What is needed is to incorporate relevant IHL principles and enforcement mechanisms into a more comprehensive and relevant legal paradigm.
Such a paradigm could include international principles against colonialism and the Apartheid Convention. If applied to Israel’s actions, for example in a second Advisory Opinion from the International Court of Justice, both of these paradigms could advance the “illegalisation” of the occupation, and thus justify the demand for its termination even before a peace agreement is reached.
Another paradigm to include is the right to self-determination, which is defined as the right of all peoples to “freely determine their political status and freely pursue their economic, social and cultural development.”
“Freely determine” should encompass the elimination of all physical and bureaucratic barriers for Palestinians to meet, discuss and choose their political status including their representatives.

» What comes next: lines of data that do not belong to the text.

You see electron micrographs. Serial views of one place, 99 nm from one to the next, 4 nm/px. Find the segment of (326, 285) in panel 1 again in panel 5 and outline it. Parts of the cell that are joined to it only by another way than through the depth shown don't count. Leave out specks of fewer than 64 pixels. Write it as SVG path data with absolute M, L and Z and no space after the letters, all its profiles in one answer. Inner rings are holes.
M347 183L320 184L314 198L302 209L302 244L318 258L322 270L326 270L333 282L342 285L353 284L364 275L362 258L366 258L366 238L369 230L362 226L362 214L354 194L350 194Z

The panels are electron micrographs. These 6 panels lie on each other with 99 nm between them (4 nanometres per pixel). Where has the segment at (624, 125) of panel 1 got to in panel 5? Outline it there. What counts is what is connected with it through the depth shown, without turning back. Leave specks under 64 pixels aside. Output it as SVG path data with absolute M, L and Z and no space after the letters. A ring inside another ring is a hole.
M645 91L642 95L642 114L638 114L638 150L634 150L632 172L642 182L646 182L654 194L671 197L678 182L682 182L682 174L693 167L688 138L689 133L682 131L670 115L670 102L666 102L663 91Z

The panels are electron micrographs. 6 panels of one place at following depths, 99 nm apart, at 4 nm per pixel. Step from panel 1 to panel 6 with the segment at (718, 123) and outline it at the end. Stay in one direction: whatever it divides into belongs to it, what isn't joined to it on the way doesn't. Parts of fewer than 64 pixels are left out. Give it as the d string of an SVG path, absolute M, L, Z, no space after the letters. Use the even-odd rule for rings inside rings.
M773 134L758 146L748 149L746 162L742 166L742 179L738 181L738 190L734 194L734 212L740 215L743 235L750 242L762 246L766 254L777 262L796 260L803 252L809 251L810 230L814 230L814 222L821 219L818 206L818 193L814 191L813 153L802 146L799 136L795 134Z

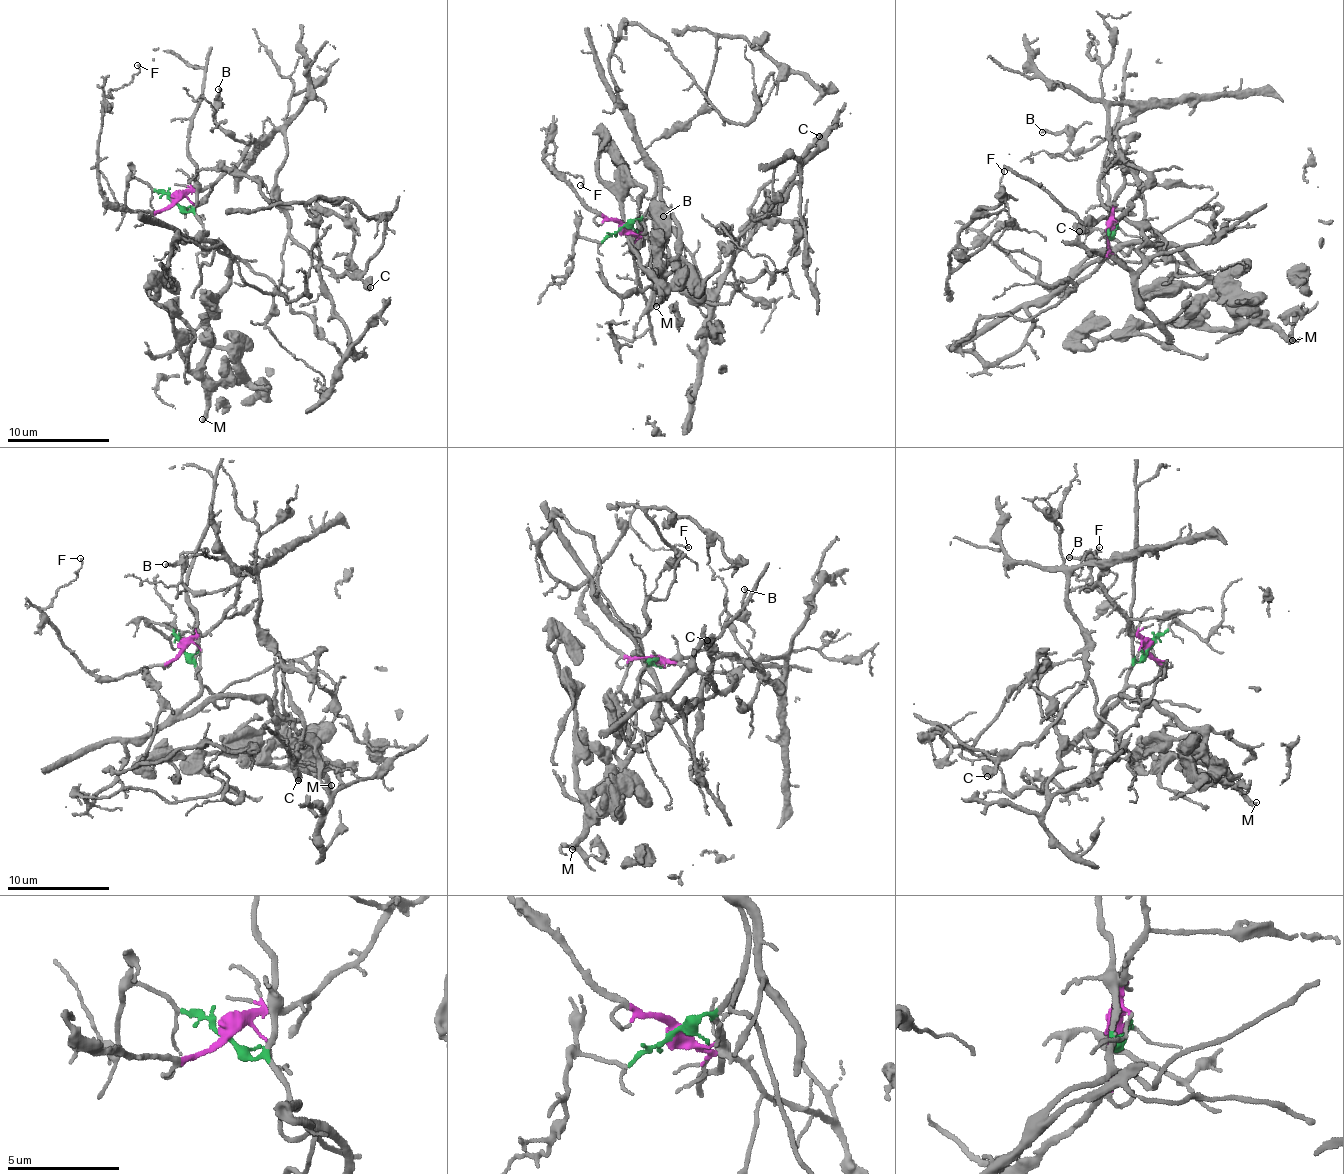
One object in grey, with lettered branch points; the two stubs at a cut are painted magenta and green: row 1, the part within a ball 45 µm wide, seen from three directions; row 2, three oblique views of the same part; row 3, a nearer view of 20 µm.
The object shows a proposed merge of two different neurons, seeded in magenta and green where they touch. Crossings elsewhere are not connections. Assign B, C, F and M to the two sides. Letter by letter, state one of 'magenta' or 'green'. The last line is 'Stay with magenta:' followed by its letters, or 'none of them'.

Relevant to Palestinians worldwide, the right to self-determination is a paradigm that fosters unity for all Palestinians. Under international law, the right to self-determination is an inalienable right. It is considered the primary human right -- a precondition to the enjoyment of all other human rights.
An Advisory Opinion is only one tactic to move forward. Enforcement of some of these principles does not have to depend solely on the good will of international parties. International civil society and Palestinians themselves can utilise these paradigms to challenge the current IHL discourse, push their leadership to adopt the broader paradigms and take creative actions to encourage a paradigm shift.
On 8 May, an international law conference will take place at Bir Zeit University, which will address these very issues. The conference entitled “Law and Politics: Options and Strategies of International Law for Palestine,” is organised by the Birzeit Institute of Law, the Civic Coalition for Palestinian Rights in Jerusalem and the Decolonizing Palestine Project. The conference aims to:
“…create space for Palestinians to discuss options and strategies of international law from a theoretical and practical perspective. It will examine the currently dominant international humanitarian law paradigm, its merits, limitations and possible alternatives. Against the background of Palestine’s recent admission to the United Nations as a non-member observer state, it will critically reflect on the role and impact of the dominant paradigm on the Palestinian people, examine alternative paradigms appropriate for the analysis of Israel’s regime of prolonged occupation, and discuss practical, legal and political strategies that can build respect of the human rights of the Palestinian people, in particular the rights to self-determination and reparation, and the respective international obligations of Israel and third parties.”
Both the present and former UN special rapporteurs on the situation of human rights in the occupied Palestinian territories -- Richard Falk and John Dugard respectively -- will participate and present papers. This conference is expected to take the first steps towards transforming the Palestine legal paradigm to a more comprehensive, relevant and effective legal strategy for Palestine.